*** Opening SUPPLIED RECORDS ***

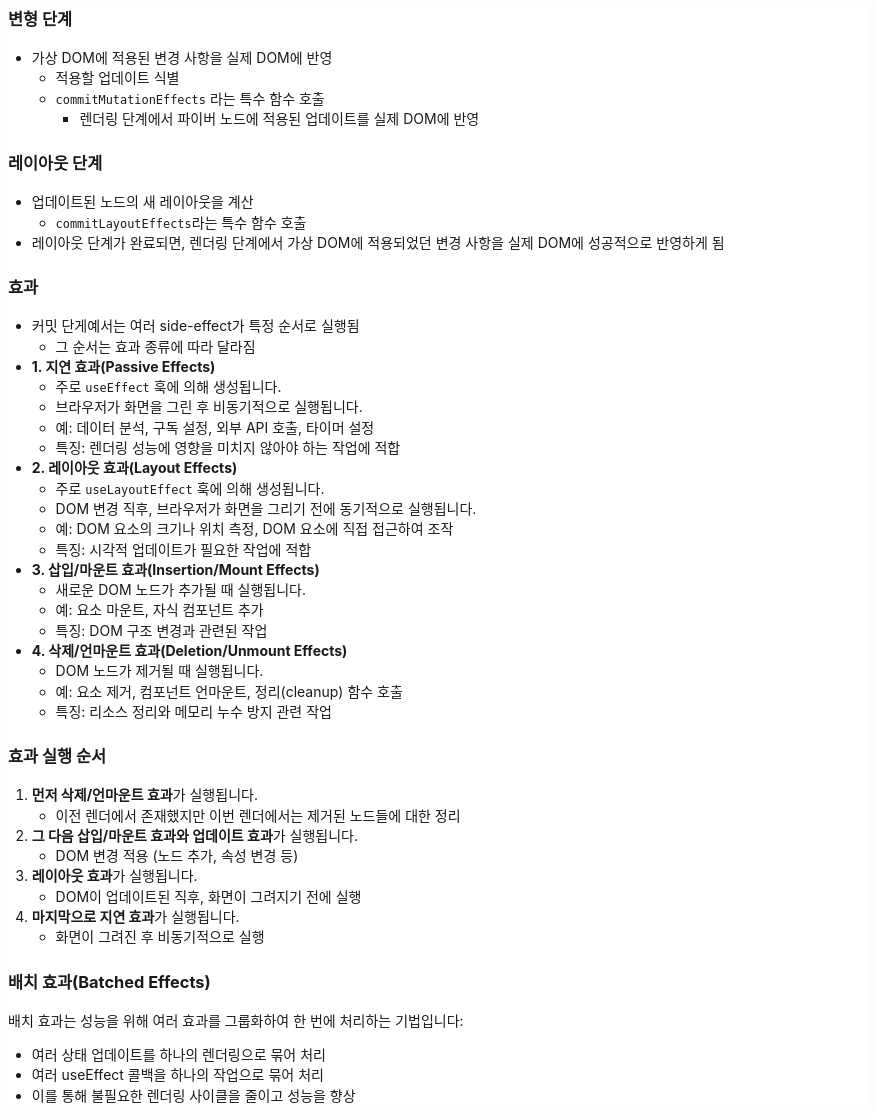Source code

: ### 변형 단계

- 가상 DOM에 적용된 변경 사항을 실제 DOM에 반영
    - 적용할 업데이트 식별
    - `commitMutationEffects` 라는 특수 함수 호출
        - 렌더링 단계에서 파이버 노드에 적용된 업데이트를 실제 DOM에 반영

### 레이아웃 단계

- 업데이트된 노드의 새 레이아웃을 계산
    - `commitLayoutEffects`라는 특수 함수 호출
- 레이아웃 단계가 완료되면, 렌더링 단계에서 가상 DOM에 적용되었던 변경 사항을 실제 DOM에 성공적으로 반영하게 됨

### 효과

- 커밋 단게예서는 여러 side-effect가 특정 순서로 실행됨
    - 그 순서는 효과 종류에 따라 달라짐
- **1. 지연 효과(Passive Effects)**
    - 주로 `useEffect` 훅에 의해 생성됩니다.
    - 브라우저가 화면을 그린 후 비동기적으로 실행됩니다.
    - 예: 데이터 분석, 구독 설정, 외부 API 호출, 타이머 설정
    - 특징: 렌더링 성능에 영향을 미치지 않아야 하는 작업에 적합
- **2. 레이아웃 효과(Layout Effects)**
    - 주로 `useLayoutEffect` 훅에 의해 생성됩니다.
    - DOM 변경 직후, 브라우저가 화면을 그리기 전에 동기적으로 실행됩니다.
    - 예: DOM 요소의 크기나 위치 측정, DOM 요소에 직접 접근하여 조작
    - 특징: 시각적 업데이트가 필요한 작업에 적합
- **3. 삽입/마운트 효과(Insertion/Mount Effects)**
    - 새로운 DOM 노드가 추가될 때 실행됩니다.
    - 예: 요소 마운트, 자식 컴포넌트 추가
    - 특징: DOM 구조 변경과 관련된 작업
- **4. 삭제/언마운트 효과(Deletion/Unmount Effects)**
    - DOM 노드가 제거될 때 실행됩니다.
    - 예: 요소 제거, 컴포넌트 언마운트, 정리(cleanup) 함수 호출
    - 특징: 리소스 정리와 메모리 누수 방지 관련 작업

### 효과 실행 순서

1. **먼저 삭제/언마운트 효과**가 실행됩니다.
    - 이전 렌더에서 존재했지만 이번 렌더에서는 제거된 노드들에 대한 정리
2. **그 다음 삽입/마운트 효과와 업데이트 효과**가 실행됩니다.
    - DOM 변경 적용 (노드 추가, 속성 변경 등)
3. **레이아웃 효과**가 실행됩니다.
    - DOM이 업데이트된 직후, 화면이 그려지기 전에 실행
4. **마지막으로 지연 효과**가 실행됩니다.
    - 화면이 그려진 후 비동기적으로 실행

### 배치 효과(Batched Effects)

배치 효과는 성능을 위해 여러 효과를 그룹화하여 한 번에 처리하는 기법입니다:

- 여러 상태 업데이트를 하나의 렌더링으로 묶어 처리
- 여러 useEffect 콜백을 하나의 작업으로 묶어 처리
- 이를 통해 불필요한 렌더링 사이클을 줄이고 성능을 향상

*** Closing SUPPLIED RECORDS ***
*** Opening SUPPLIED RECORDS ***

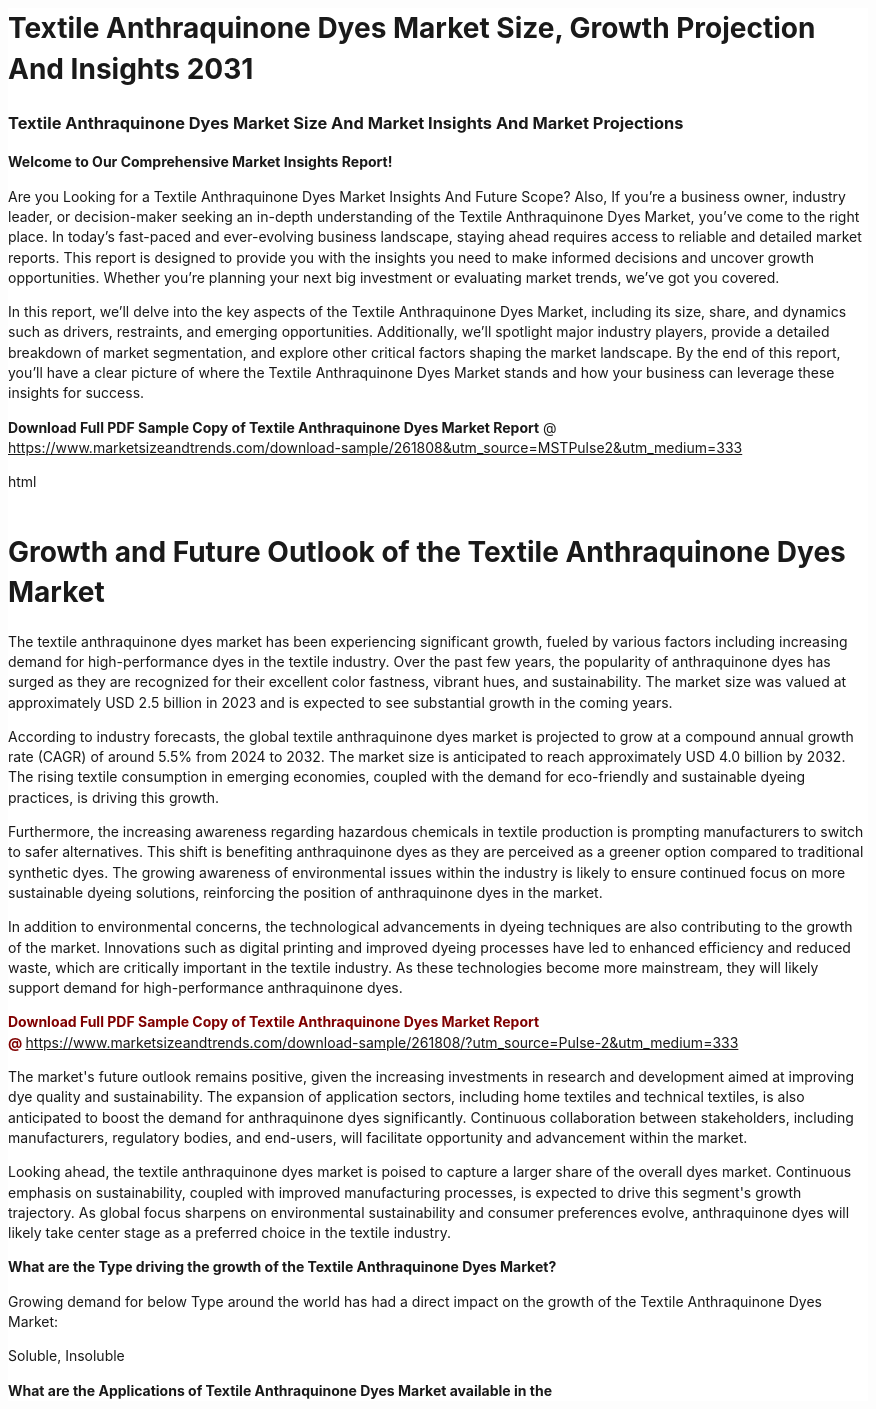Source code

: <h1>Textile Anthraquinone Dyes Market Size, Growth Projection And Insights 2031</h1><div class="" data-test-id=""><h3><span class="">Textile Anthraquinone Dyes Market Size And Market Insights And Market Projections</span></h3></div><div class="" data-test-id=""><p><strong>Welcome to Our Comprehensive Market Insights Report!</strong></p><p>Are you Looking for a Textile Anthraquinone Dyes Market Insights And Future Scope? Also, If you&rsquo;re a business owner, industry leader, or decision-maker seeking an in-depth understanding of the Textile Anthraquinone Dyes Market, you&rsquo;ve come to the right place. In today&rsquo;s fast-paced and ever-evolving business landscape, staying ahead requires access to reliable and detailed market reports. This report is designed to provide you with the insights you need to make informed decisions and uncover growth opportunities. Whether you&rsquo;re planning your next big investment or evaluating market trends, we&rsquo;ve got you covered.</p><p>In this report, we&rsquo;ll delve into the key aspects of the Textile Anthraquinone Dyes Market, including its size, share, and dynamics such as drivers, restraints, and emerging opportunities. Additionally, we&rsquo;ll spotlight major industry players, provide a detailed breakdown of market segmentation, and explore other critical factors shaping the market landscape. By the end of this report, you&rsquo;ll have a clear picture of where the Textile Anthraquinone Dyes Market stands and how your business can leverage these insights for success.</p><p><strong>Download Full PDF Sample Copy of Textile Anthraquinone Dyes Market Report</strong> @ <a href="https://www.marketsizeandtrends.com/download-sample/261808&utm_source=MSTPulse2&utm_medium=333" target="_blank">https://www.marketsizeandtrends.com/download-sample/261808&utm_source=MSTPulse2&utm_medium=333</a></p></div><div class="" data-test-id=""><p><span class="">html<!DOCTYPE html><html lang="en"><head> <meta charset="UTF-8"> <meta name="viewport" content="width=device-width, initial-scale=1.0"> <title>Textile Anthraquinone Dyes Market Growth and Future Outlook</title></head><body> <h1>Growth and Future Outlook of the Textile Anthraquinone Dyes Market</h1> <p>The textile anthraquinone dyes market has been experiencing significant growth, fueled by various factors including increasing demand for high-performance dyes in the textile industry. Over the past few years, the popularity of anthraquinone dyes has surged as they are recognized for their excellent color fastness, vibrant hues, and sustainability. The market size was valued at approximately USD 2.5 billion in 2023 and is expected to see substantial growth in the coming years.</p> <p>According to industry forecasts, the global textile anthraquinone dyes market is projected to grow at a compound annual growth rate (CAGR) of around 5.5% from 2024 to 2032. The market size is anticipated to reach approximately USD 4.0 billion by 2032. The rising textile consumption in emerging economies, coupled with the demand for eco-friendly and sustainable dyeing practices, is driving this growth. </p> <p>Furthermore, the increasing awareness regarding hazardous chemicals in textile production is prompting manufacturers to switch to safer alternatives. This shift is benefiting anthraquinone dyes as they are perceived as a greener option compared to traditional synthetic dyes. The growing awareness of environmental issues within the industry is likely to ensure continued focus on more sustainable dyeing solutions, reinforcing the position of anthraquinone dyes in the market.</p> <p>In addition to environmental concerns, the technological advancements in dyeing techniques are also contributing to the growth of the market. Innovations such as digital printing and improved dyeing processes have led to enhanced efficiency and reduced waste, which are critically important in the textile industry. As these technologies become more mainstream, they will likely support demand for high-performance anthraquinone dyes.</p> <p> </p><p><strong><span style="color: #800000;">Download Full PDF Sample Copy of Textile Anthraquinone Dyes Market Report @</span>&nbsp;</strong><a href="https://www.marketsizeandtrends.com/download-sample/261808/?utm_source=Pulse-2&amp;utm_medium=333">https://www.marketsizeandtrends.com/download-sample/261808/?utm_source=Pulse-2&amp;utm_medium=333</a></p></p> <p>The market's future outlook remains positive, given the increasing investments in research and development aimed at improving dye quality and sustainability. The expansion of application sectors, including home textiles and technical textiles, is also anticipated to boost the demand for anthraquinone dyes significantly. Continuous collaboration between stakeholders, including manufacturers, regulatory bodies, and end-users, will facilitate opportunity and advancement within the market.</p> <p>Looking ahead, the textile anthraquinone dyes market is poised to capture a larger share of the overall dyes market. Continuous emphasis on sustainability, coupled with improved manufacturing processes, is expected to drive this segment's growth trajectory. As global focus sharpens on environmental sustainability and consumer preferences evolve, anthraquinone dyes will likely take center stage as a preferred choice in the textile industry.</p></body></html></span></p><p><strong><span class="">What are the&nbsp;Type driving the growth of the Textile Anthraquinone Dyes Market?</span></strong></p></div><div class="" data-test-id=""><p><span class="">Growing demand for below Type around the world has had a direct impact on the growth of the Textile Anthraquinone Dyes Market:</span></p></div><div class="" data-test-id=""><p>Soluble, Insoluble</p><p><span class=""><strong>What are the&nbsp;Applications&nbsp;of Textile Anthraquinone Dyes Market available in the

*** Closing SUPPLIED RECORDS ***

■ **REQUIRED WORK**: From the records above, transcribe without alteration every line from the one with "### 레이아웃 단계" to the one with "- 이를 통해 불필요한 렌더링 사이클을 줄이고 성능을 향상", inclusive.

■ **TASK SOLUTION**:
### 레이아웃 단계

- 업데이트된 노드의 새 레이아웃을 계산
    - `commitLayoutEffects`라는 특수 함수 호출
- 레이아웃 단계가 완료되면, 렌더링 단계에서 가상 DOM에 적용되었던 변경 사항을 실제 DOM에 성공적으로 반영하게 됨

### 효과

- 커밋 단게예서는 여러 side-effect가 특정 순서로 실행됨
    - 그 순서는 효과 종류에 따라 달라짐
- **1. 지연 효과(Passive Effects)**
    - 주로 `useEffect` 훅에 의해 생성됩니다.
    - 브라우저가 화면을 그린 후 비동기적으로 실행됩니다.
    - 예: 데이터 분석, 구독 설정, 외부 API 호출, 타이머 설정
    - 특징: 렌더링 성능에 영향을 미치지 않아야 하는 작업에 적합
- **2. 레이아웃 효과(Layout Effects)**
    - 주로 `useLayoutEffect` 훅에 의해 생성됩니다.
    - DOM 변경 직후, 브라우저가 화면을 그리기 전에 동기적으로 실행됩니다.
    - 예: DOM 요소의 크기나 위치 측정, DOM 요소에 직접 접근하여 조작
    - 특징: 시각적 업데이트가 필요한 작업에 적합
- **3. 삽입/마운트 효과(Insertion/Mount Effects)**
    - 새로운 DOM 노드가 추가될 때 실행됩니다.
    - 예: 요소 마운트, 자식 컴포넌트 추가
    - 특징: DOM 구조 변경과 관련된 작업
- **4. 삭제/언마운트 효과(Deletion/Unmount Effects)**
    - DOM 노드가 제거될 때 실행됩니다.
    - 예: 요소 제거, 컴포넌트 언마운트, 정리(cleanup) 함수 호출
    - 특징: 리소스 정리와 메모리 누수 방지 관련 작업

### 효과 실행 순서

1. **먼저 삭제/언마운트 효과**가 실행됩니다.
    - 이전 렌더에서 존재했지만 이번 렌더에서는 제거된 노드들에 대한 정리
2. **그 다음 삽입/마운트 효과와 업데이트 효과**가 실행됩니다.
    - DOM 변경 적용 (노드 추가, 속성 변경 등)
3. **레이아웃 효과**가 실행됩니다.
    - DOM이 업데이트된 직후, 화면이 그려지기 전에 실행
4. **마지막으로 지연 효과**가 실행됩니다.
    - 화면이 그려진 후 비동기적으로 실행

### 배치 효과(Batched Effects)

배치 효과는 성능을 위해 여러 효과를 그룹화하여 한 번에 처리하는 기법입니다:

- 여러 상태 업데이트를 하나의 렌더링으로 묶어 처리
- 여러 useEffect 콜백을 하나의 작업으로 묶어 처리
- 이를 통해 불필요한 렌더링 사이클을 줄이고 성능을 향상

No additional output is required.